Он снова тронул зеркало воды, пробудил в ней воронки и заставил голубые контуры в ее глубинах корчиться и вздрагивать.
— Это и есть мой случай, — тихо сказала Анна-Вероника, не спуская с него задумчивых глаз.
Затем взглянула вверх на сосны, поднимавшиеся по склонам, на залитые солнцем, громоздящиеся друг на друга утесы и снова посмотрела на лицо Кейпса. Анна-Вероника глубоко вдохнула сладостный горный воздух. Ее взор был мягок и серьезен, а на решительно очерченных губах лежал легкий отблеск улыбки.
Потом они брели по извилистой тропинке над их гостиницей, охваченные любовью друг к другу. После путешествия ими овладела истома, день был теплый, воздух невыразимо мягкий. Цветы и трава, ягоды земляники, изредка пролетающая бабочка — все эти интимные мелочи стали казаться им более интересными, чем горы. Их руки, которыми они слегка размахивали, то и дело соприкасались. Между Анной-Вероникой и Кейпсом воцарилось глубокое молчание…
— Я сначала предполагал отправиться в Кандерштег, — наконец сказал он, — но здесь очень приятное место. В гостинице, кроме нас, нет ни души. Давай тут переночуем. Тогда можно гулять и болтать сколько душе угодно.
— Я согласна, — ответила Анна-Вероника.
— Ведь это же все-таки наш медовый месяц.
— И все, что у нас будет.
— Это место удивительно красивое.
— Любое место станет красивым… — вполголоса отозвалась Анна-Вероника.
Некоторое время они шли молча.
— Не знаю, — начала она опять, — отчего я люблю тебя и люблю так сильно? Теперь я понимаю, что это значит — быть несдержанной женщиной. Я и есть несдержанная женщина. И я не стыжусь того, что делаю. Мне хочется отдаться в твои руки. Знаешь, пусть бы мое тело сжалось в крошечный комочек, и ты бы стиснул его в своей руке и обхватил пальцами. Крепко стиснул. Я хочу, чтобы ты держал меня и владел мною вот так… ну всем во мне. Всем. Это такая чистая радость — отдать себя, отдать тебе. Я никогда не говорила таких вещей ни одному человеку на свете. Только грезила, что говорю, но избегала даже грез. Как будто на мои губы был наложен запрет. А теперь я снимаю печать — ради тебя. Одного только мне хотелось бы, чтобы я была в тысячу раз, в десять тысяч раз красивее.

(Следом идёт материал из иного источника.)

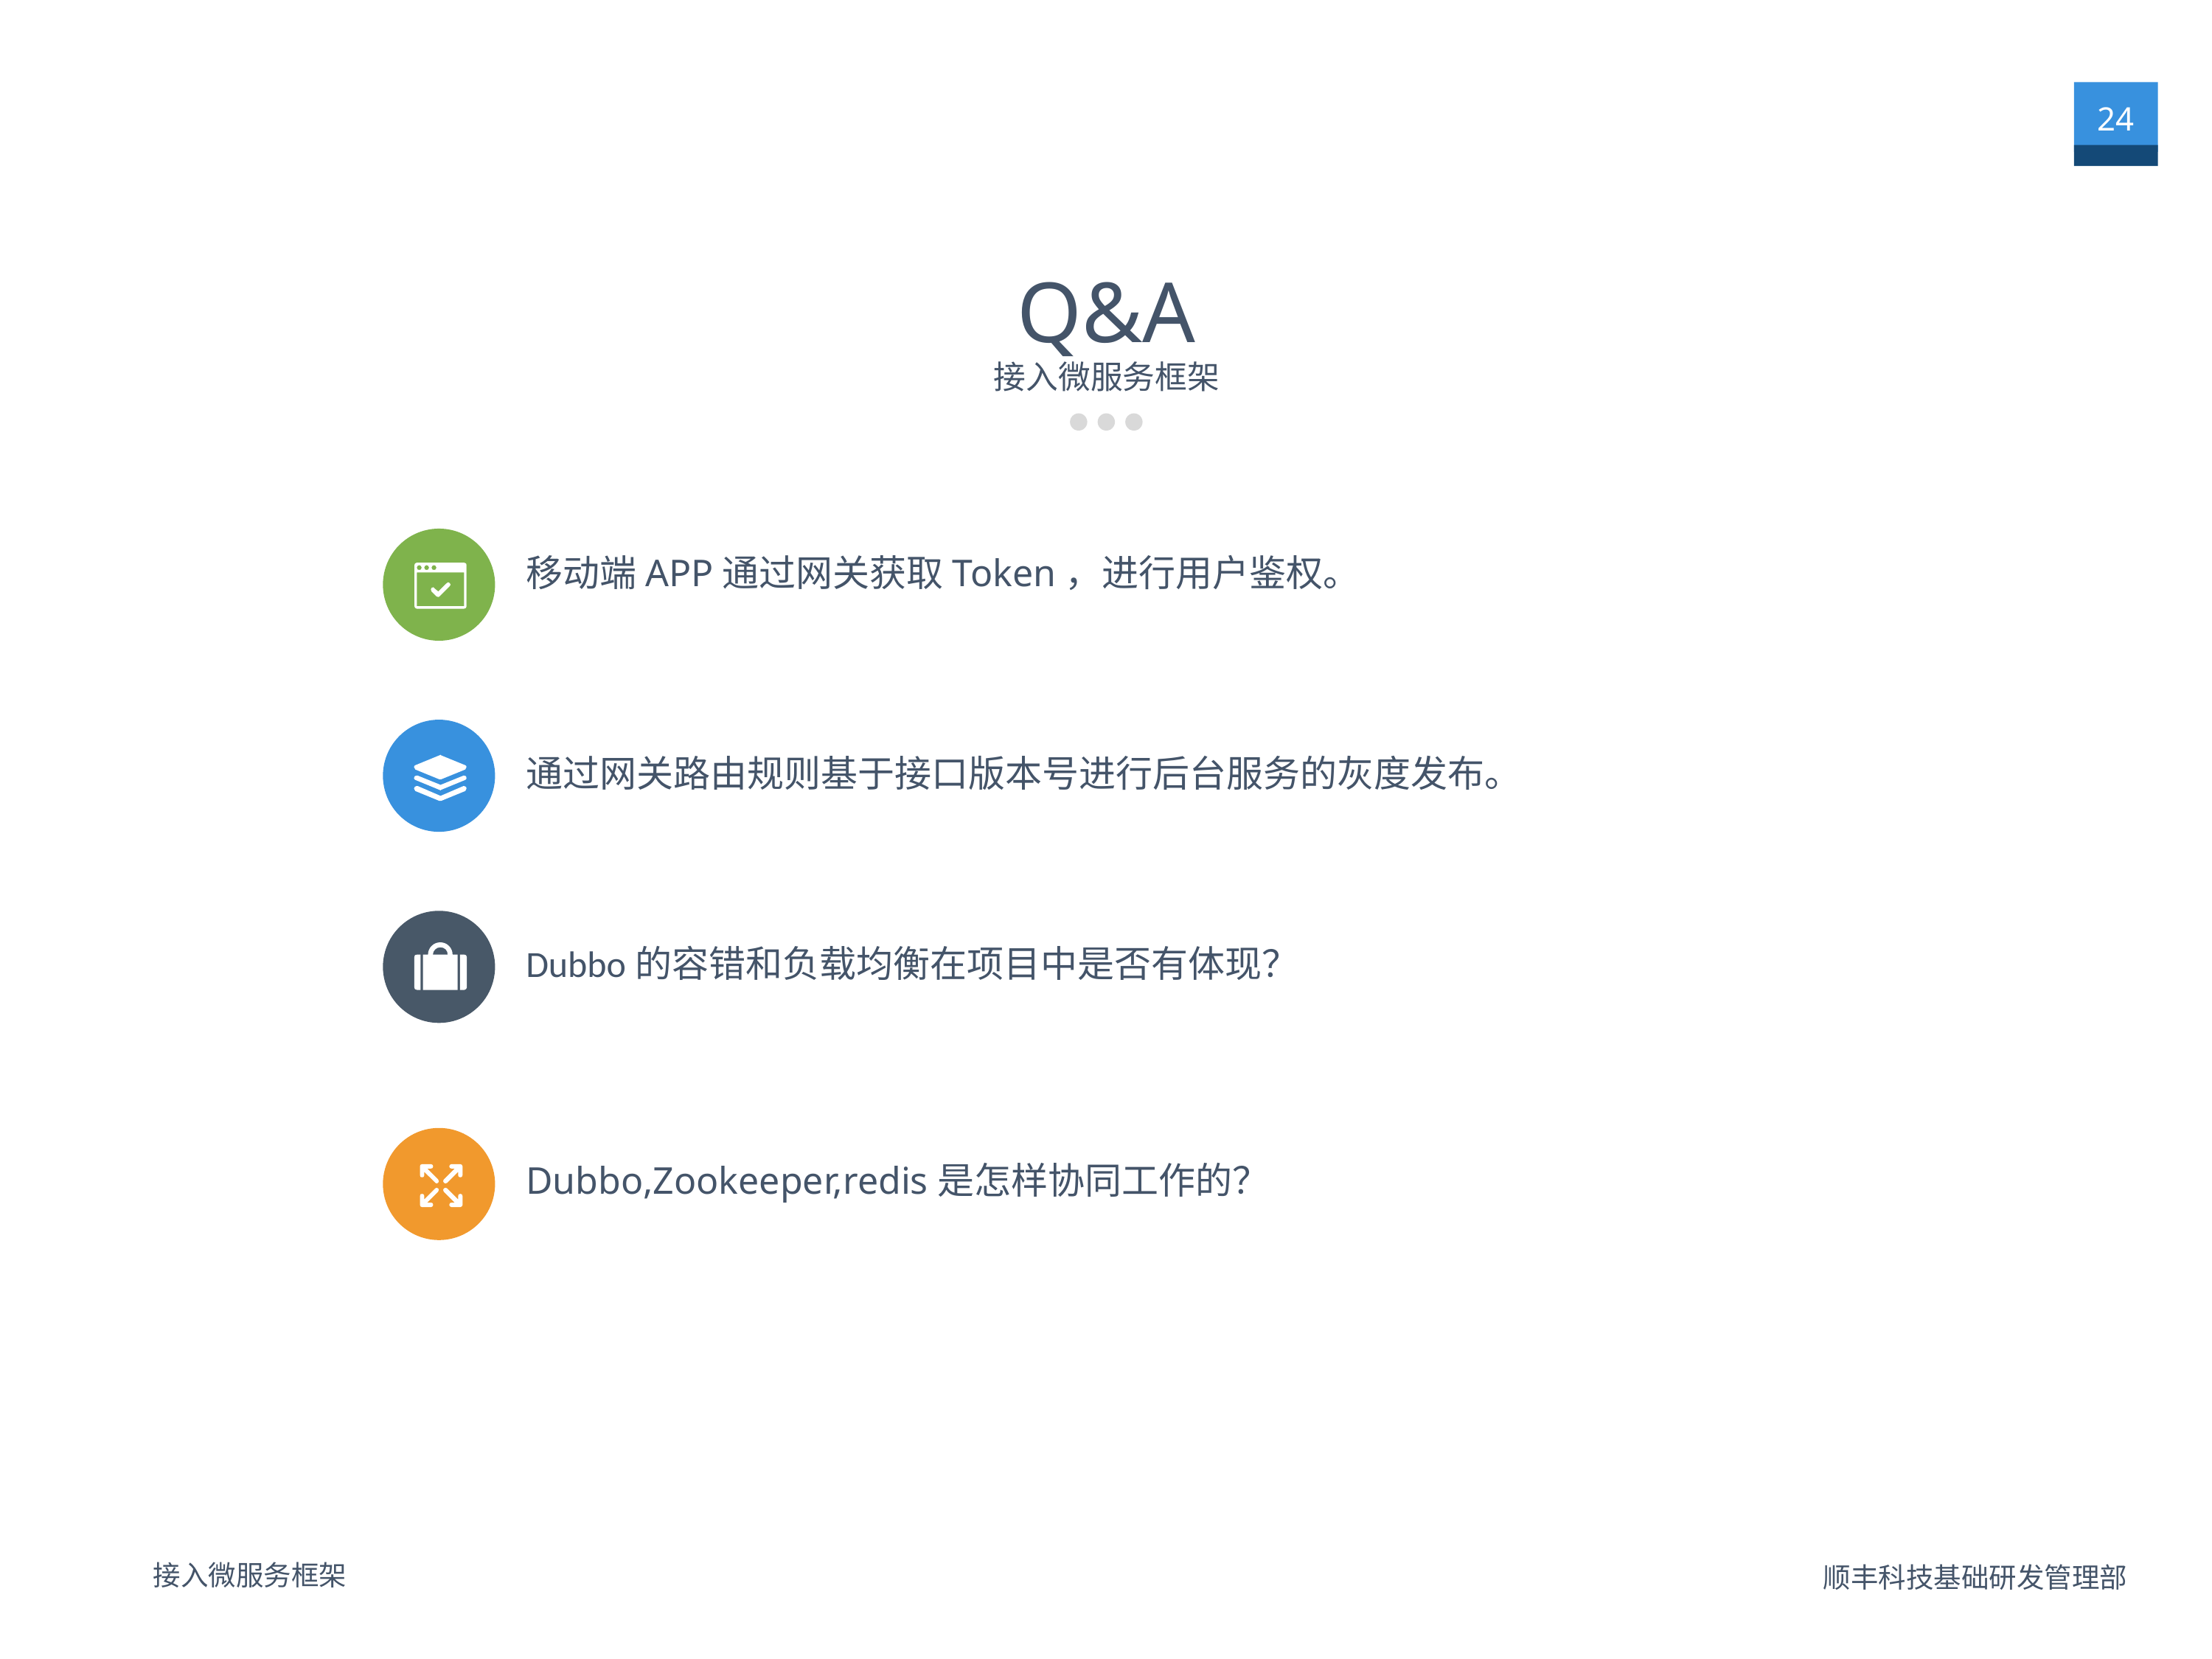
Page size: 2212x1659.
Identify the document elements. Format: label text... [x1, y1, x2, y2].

text_box [383, 911, 495, 1023]
text_box [383, 528, 495, 641]
text_box [420, 1164, 439, 1184]
text_box [443, 1164, 463, 1184]
text_box [383, 720, 495, 832]
text_box [459, 954, 467, 990]
text_box [414, 786, 467, 801]
slide_number 24 [2087, 90, 2144, 147]
text_box 移动端APP通过网关获取Token，进行用户鉴权。 [526, 554, 1758, 594]
text_box Q&A [1017, 260, 1196, 356]
text_box Dubbo的容错和负载均衡在项目中是否有体现？ [526, 945, 1758, 985]
text_box [443, 1187, 463, 1208]
text_box [414, 775, 467, 790]
text_box [383, 1127, 495, 1240]
text_box [414, 563, 467, 609]
text_box [414, 954, 421, 990]
text_box Dubbo,Zookeeper,redis是怎样协同工作的？ [526, 1161, 1758, 1202]
text_box [422, 942, 458, 990]
text_box [414, 754, 467, 779]
text_box 接入微服务框架 [993, 356, 1220, 396]
text_box 通过网关路由规则基于接口版本号进行后台服务的灰度发布。 [526, 754, 1791, 795]
text_box [420, 1187, 439, 1208]
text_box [1069, 413, 1143, 431]
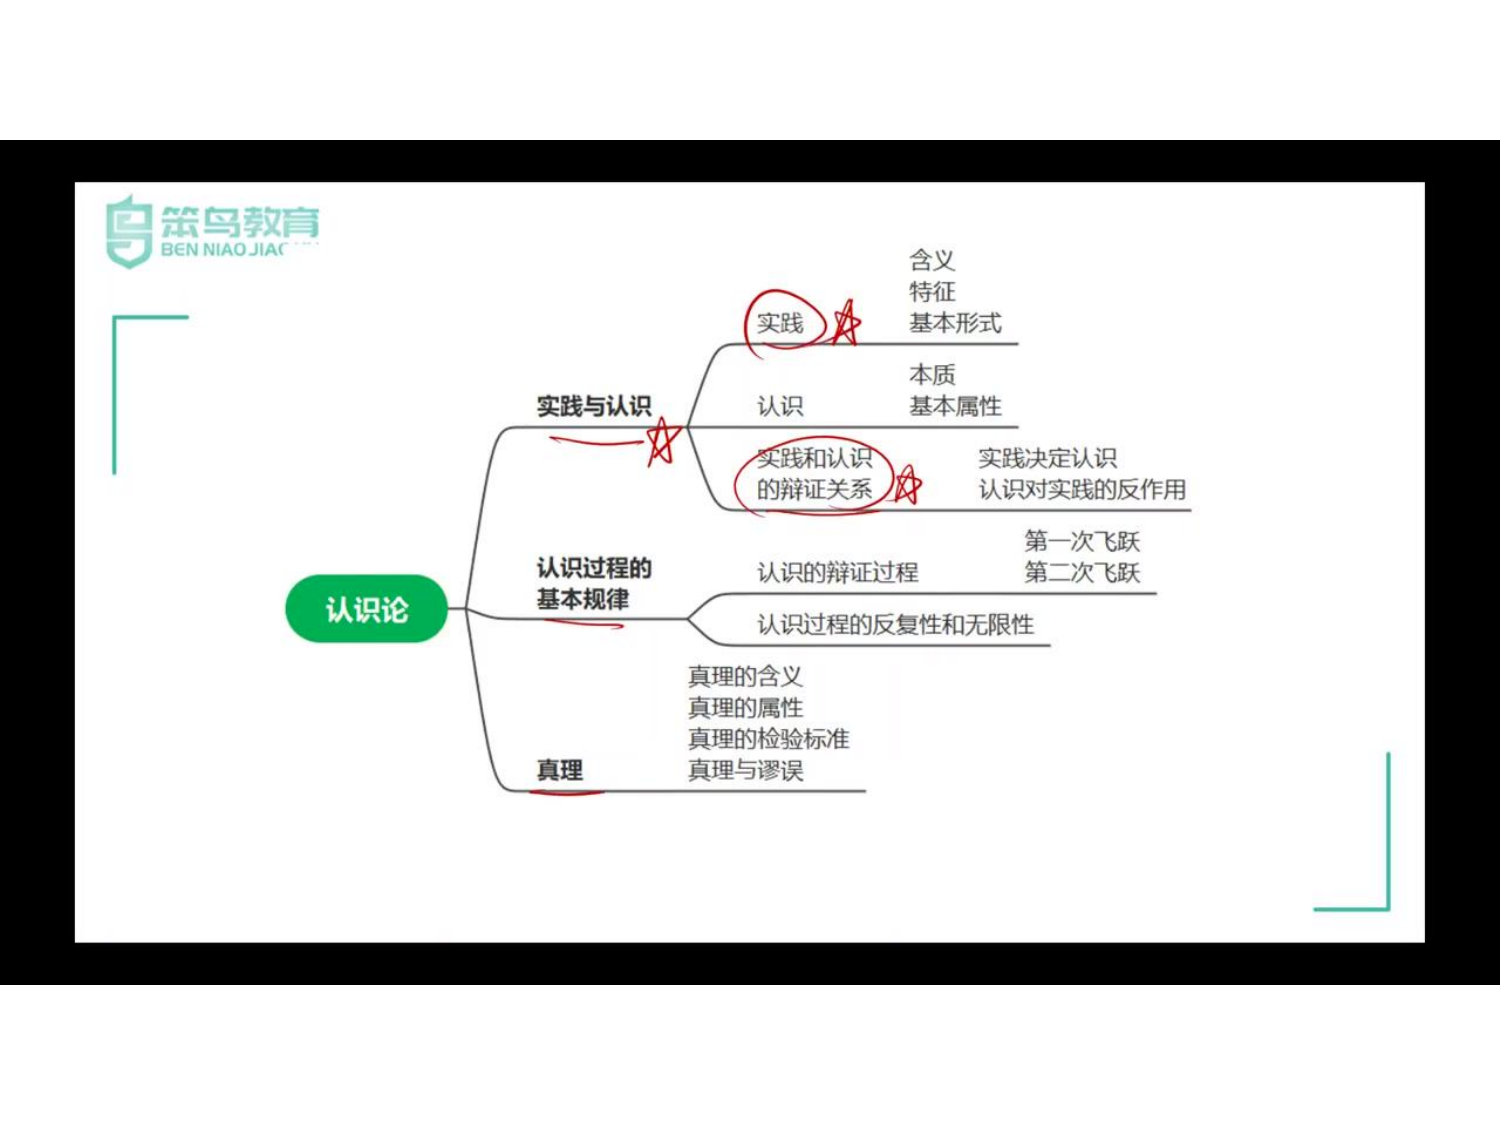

Кейпс взял ее руку и поцеловал.
— И ты в тысячу раз красивее, — отозвался он, — чем все, что есть на свете… Ты это ты. В тебе — вся красота мира. И у красоты нет другого смысла и никогда не было. Только, только ты. Она была твоим вестником, обещала тебя…
Они лежали рядом в неглубокой впадине, заросшей травой и мохом, среди валунов и низкорослых кустарников, на высокой скале, и смотрели на вечереющее небо, выступавшее между краями исполинских пропастей, и на вершины деревьев, которые росли по склонам расширявшегося ущелья. Швейцарские домики вдалеке и открывавшиеся повороты дороги навели их на разговор о жизни, оставленной там, внизу, и этот разговор продолжался некоторое время.